Meanwhile, in North Macedonia, the dust is settling on the Prespes deal and Prime Minister Zoran Zaev is gunning for a September referendum date. This would leave the Greek government ample time to get it through the Hellenic Parliament before the end of the year, somewhere between the summer and Christmas holidays. Questions loom as to whether the government can get the deal through, as SYRIZA’s coalition partners, the Independent Greeks are set to raise hell even though they supported the government in a no-confidence vote called by New Democracy leader Kyriakos Mitsotakis weeks ago. Mitsotakis’ future is also in question should the name deal go through after. With such vehement opposition and pulling the trigger on the motion of no-confidence, Mitsotakis has doubled-down on the issue as the driving force to achieve early elections.

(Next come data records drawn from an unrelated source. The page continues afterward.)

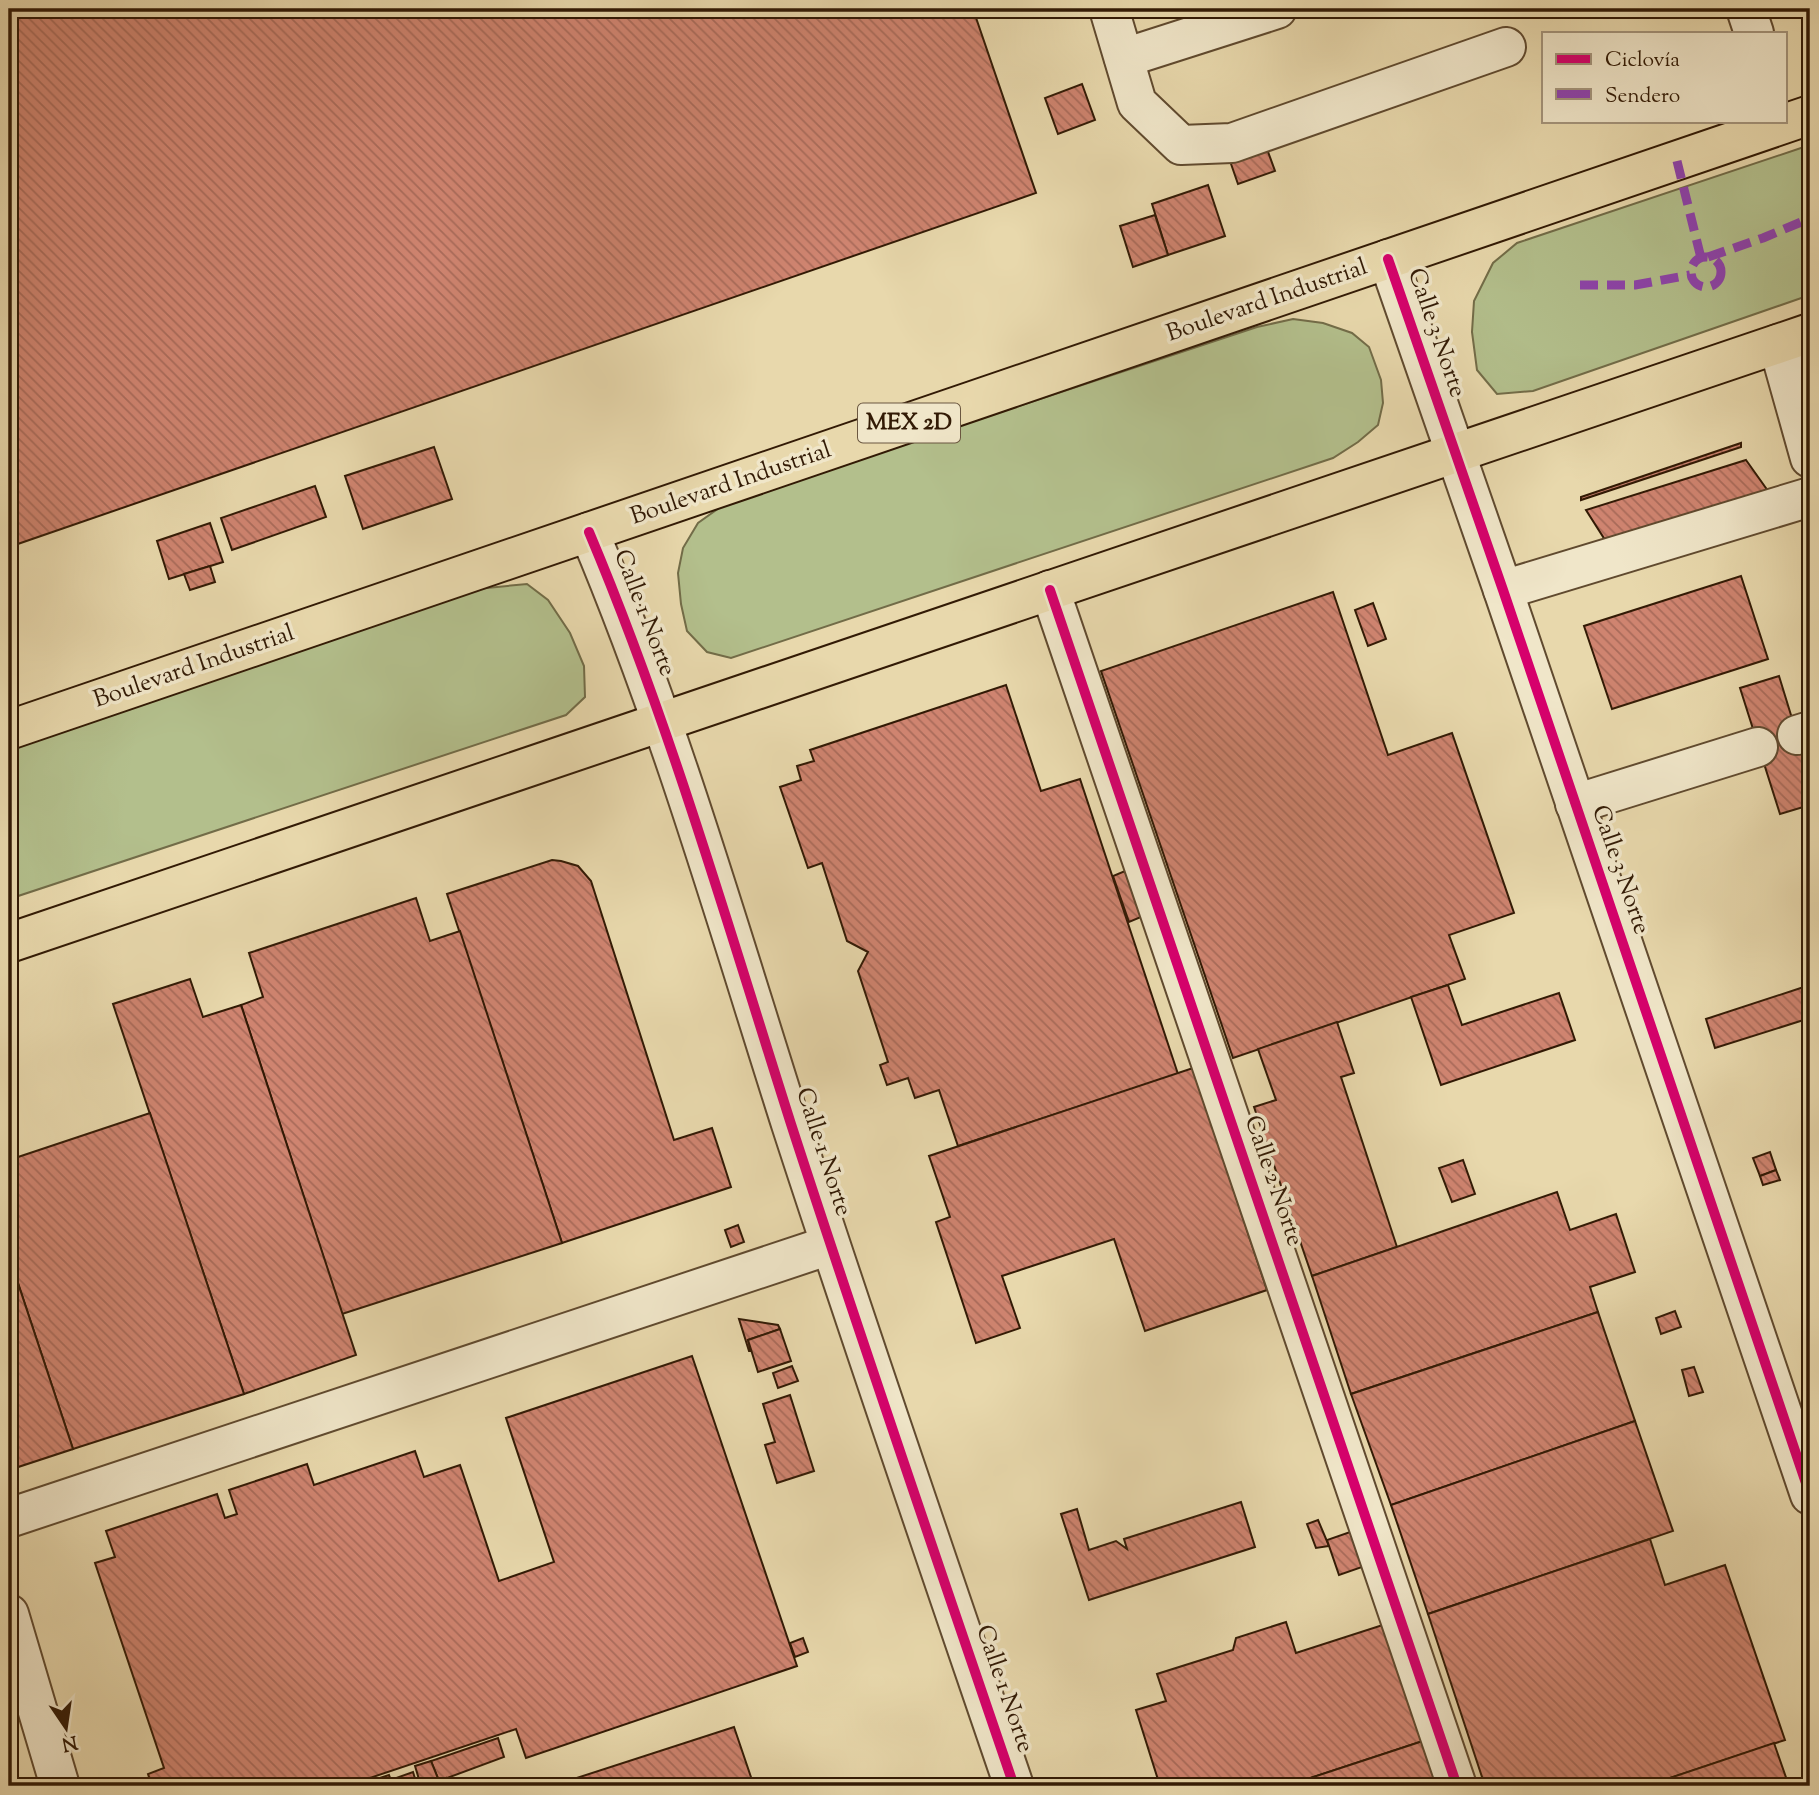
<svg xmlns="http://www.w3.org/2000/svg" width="1819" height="1795" viewBox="0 0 1819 1795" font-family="'Sorts Mill Goudy',serif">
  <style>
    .green { fill: #b3bf8c; stroke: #726c48; stroke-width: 2 }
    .building { fill: url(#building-back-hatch); stroke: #321a05; stroke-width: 2 }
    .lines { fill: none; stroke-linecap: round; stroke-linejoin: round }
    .minor-casing { stroke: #604a2f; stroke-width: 42 }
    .highway-casing { stroke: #321a05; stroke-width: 42 }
    .minor { stroke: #f0e6c9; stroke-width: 38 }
    .highway { stroke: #e8d8ac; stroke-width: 38 }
    .quiet { stroke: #8e44ad; stroke-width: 9; stroke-dasharray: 18 9; stroke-linecap: butt }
    .cycleway-casing { stroke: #f0e6c9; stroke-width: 15 }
    .cycleway { stroke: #d6006c; stroke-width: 10 }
    .labels { text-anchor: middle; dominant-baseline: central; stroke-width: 7; stroke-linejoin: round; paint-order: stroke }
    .shield { fill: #f0e6c9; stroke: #6b5740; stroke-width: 2 }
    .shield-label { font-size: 23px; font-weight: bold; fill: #321a05 }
    .street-label { font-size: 24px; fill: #321a05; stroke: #f0e6c9 }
  </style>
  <defs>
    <pattern id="building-back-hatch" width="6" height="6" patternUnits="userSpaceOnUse" patternTransform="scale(1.75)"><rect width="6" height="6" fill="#cf8470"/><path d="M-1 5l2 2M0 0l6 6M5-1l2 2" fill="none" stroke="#a96b5a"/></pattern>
  </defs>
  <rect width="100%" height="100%" fill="#e8d8ac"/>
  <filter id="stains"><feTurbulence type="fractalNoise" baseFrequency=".00286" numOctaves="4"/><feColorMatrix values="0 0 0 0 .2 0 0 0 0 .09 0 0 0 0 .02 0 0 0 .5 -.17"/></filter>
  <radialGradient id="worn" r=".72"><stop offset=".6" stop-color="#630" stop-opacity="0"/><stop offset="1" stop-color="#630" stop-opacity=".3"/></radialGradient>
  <!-- green -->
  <g class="green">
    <polygon points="1810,145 1810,295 1533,391 1497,394 1477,370 1472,332 1474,301 1493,263 1517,243"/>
    <polygon points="1293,319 1323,323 1352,333 1369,347 1381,380 1383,403 1378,425 1358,442 1333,458 731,658 707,652 687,631 681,604 678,573 683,548 698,523 726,503 1257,327"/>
    <polygon points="527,584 548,600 570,633 584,666 585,697 566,715 9,899 9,746 466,590"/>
  </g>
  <!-- building -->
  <g class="building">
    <polygon points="9,9 973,9 1036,193 9,547"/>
    <polygon points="1082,84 1095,120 1058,134 1045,98"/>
    <polygon points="1267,149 1275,171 1238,184 1230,161"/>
    <polygon points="1208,185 1225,236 1168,255 1152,204"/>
    <polygon points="1155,215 1168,255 1133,267 1120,226"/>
    <polygon points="1741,443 1741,447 1581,500 1581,497"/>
    <polygon points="434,447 452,499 363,529 345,476"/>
    <polygon points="1746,460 1768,491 1607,543 1586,510"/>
    <polygon points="315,486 326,517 232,550 221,518"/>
    <polygon points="210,523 223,562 169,579 157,541"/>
    <polygon points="210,566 215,582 190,590 184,574"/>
    <polygon points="1741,576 1768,659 1612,709 1584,626"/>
    <polygon points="1333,592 1388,755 1452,733 1514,913 1449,935 1465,979 1233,1058 1101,671"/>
    <polygon points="1373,603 1386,639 1368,646 1355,610"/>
    <polygon points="1779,676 1810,777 1810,805 1780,814 1740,688"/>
    <polygon points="1006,685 1041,791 1080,779 1178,1074 958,1146 939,1090 915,1098 908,1078 887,1085 880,1065 888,1062 858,971 868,952 847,941 822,863 808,868 780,787 801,780 797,766 814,761 810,750"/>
    <polygon points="552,860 561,861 578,866 591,881 674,1140 712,1128 731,1187 562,1243 447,894"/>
    <polygon points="1125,871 1141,917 1129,922 1113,876"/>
    <polygon points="416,898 430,941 460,931 562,1243 342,1314 241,1005 263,997 249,953"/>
    <polygon points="190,979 203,1017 241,1005 356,1355 244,1394 113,1004"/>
    <polygon points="1448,985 1462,1025 1559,993 1575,1040 1441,1085 1411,997"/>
    <polygon points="1810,985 1810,1018 1715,1048 1706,1019"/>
    <polygon points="1337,1022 1354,1073 1341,1077 1397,1247 1312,1276 1254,1107 1276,1100 1258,1049"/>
    <polygon points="1193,1068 1267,1290 1145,1331 1114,1239 1002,1276 1020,1328 976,1343 936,1222 950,1217 929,1156"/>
    <polygon points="150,1113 244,1394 73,1449 9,1256 9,1160"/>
    <polygon points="1770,1152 1776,1170 1760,1176 1753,1158"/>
    <polygon points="1463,1160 1475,1194 1452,1202 1439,1168"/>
    <polygon points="1776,1170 1780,1180 1763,1185 1760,1176"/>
    <polygon points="1557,1192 1570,1230 1616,1214 1635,1272 1590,1287 1598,1312 1351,1394 1312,1276"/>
    <polygon points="738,1225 744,1242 731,1247 725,1230"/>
    <polygon points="9,1256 73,1449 9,1470"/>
    <polygon points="1675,1311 1681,1327 1661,1334 1656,1318"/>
    <polygon points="1598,1312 1635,1421 1391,1505 1351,1394"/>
    <polygon points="739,1319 778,1325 780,1329 748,1340 751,1351 749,1351"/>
    <polygon points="780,1329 791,1361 758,1372 748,1340"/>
    <polygon points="692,1356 797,1666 526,1758 516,1729 346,1786 280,1786 279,1783 270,1786 152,1786 148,1774 164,1768 95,1563 115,1557 106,1531 217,1494 225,1518 237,1514 229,1490 307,1464 314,1485 415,1451 424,1477 460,1465 499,1581 554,1562 506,1418"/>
    <polygon points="792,1366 798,1381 778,1388 773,1373"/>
    <polygon points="1694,1367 1703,1392 1689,1396 1682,1370"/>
    <polygon points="790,1395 814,1471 777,1483 765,1445 775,1442 763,1404"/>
    <polygon points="1635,1421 1673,1531 1428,1614 1391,1505"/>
    <polygon points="1241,1502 1255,1547 1089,1600 1061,1514 1077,1509 1089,1550 1116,1541 1127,1549 1124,1539"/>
    <polygon points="1318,1520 1329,1546 1316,1548 1307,1524"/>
    <polygon points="1353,1531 1365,1566 1339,1575 1327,1540"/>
    <polygon points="1650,1539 1665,1585 1725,1565 1785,1740 1646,1786 1485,1786 1428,1614"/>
    <polygon points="1286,1622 1296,1653 1392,1622 1432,1738 1286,1786 1160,1786 1136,1710 1166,1701 1157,1674 1233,1650 1236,1638"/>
    <polygon points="803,1638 808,1652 795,1657 790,1643"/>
    <polygon points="734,1727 754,1786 552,1786"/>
    <polygon points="498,1738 504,1757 439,1781 431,1761"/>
    <polygon points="1432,1738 1446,1786 1286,1786"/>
    <polygon points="1774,1743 1789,1786 1646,1786"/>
    <polygon points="431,1761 439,1781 446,1778 448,1786 421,1786 415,1766"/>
    <polygon points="413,1772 417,1785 399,1786 396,1778"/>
    <polygon points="389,1775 393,1786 355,1786"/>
  </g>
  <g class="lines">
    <!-- minor casing -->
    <g class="minor-casing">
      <g id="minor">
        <polyline points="1109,9 1137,103 1181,145 1232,143 1506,47"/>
        <polyline points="1746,9 1754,33"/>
        <polyline points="1124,58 1277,9"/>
        <polyline points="1388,259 1503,590 1810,1495"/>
        <polyline points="1778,344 1810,458"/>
        <path d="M589,532C670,724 728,926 791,1124C863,1346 939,1566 1014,1786"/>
        <polyline points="1050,590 1457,1786"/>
        <polyline points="1503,590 1810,497"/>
        <polyline points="1797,735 1810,731"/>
        <polyline points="1575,804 1758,747"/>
        <polyline points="9,1518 830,1245"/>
        <polyline points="9,1614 60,1786"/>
      </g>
    </g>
    <!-- highway casing -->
    <g class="highway-casing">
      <g id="highway">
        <polyline points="9,730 1810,115"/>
        <polyline points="9,943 1810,333"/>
      </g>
    </g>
    <!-- minor -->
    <use href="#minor" class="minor"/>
    <!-- highway -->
    <use href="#highway" class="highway"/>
    <!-- quiet -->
    <g class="quiet">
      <polyline points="1677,161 1701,258"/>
      <circle cx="1706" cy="272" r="15"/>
      <polyline points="1708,257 1763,238 1806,220 1810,216"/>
      <polyline points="1580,285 1635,285 1690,275"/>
    </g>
    <!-- cycleway casing -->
    <g class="cycleway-casing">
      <g id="cycleway">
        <polyline points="1388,259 1503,590 1810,1495"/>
        <path d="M589,532C670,724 728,926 791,1124C863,1346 939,1566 1014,1786"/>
        <polyline points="1050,590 1457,1786"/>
      </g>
    </g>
    <!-- cycleway -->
    <use href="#cycleway" class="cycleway"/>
  </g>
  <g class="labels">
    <!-- shield labels -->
    <rect class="shield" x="858" y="403.5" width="102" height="39" rx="5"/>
    <g class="shield-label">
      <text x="909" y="423">MEX 2D</text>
    </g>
    <!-- street labels -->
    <g class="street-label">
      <text transform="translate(1267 301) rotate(-19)">Boulevard Industrial</text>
      <text transform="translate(1436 333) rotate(71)">Calle 3 Norte</text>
      <text transform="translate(731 484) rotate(-19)">Boulevard Industrial</text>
      <text transform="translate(644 613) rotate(69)">Calle 1 Norte</text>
      <text transform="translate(194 667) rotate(-19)">Boulevard Industrial</text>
      <text transform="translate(1620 870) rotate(71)">Calle 3 Norte</text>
      <text transform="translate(823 1152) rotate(72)">Calle 1 Norte</text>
      <text transform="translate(1273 1181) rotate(71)">Calle 2 Norte</text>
      <text transform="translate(1004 1689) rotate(71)">Calle 1 Norte</text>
    </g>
  </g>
  <!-- margin -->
  <rect width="1819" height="1795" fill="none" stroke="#e8d8ac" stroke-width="35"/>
  <rect x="10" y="10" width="1798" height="1774" fill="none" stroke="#321a05" stroke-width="3.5"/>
  <rect x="18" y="18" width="1784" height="1760" fill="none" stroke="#321a05" stroke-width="2"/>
  <!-- legend -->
  <rect x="1542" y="32" width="245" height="91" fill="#f0e6c9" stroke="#a4947b" stroke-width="2"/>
  <rect x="1556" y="54" width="35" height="10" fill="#d6006c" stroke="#a4947b" stroke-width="2"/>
  <text x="1605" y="66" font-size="21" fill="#321a05">Ciclovía</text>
  <rect x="1556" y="89" width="35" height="10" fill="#8e44ad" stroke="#a4947b" stroke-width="2"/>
  <text x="1605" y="102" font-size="21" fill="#321a05">Sendero</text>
  <!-- north arrow -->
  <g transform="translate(66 1728) rotate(167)" stroke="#f0e6c9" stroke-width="5" paint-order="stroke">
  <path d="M0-5L12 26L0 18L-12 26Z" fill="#321a05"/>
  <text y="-10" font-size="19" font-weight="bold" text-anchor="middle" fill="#321a05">N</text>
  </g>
  <rect width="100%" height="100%" filter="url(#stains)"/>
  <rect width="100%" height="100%" fill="url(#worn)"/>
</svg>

At the same time, Alexis Tsipras is building even more bridges in the Eurocapital, a city and system which he would have liked to reduce to ashes before he became Prime Minister.
Tsipras’ transformation into a leader is remarkable – as he is slowly but certainly rebranding his political party as socialist and eurorealist, moving ever-closer to the mainstream of European politics. In a recent interview the Greek Prime Minister showed regret for the 2015 referendum which saw Greeks vote over 60% in his favour.